## [Activity]
Go through the data and copy each line that holds "right".

## [Extracted data]
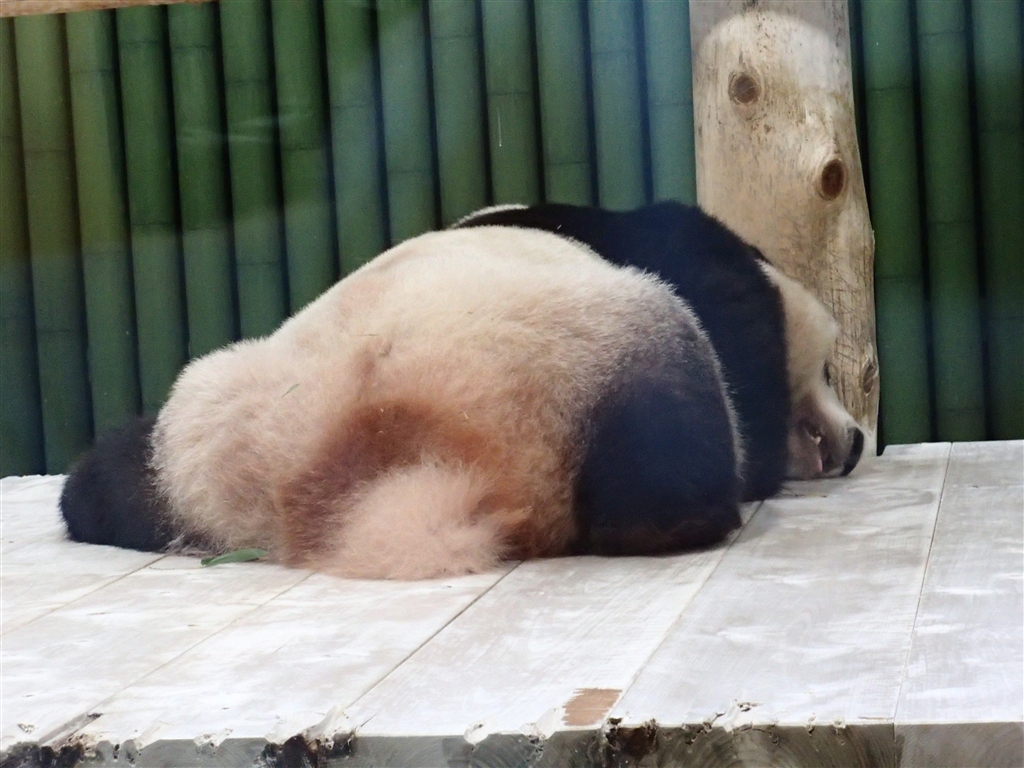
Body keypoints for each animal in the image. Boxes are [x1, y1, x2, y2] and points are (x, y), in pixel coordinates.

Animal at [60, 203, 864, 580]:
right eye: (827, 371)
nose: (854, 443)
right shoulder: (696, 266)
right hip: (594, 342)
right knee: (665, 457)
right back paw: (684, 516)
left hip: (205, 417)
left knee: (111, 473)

--

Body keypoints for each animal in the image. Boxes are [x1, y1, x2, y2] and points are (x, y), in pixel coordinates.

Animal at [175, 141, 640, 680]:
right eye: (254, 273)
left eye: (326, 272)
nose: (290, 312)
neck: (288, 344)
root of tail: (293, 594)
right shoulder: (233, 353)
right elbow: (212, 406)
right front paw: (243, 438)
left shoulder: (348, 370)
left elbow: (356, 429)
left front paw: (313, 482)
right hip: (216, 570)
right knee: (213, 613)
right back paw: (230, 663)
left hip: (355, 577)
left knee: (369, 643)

## [Solved problem]
right eye: (827, 371)
right shoulder: (696, 266)
right hip: (594, 342)
right knee: (665, 457)
right back paw: (684, 516)
right eye: (254, 273)
right shoulder: (233, 353)
right elbow: (212, 406)
right front paw: (243, 438)
right hip: (216, 570)
right knee: (213, 613)
right back paw: (230, 663)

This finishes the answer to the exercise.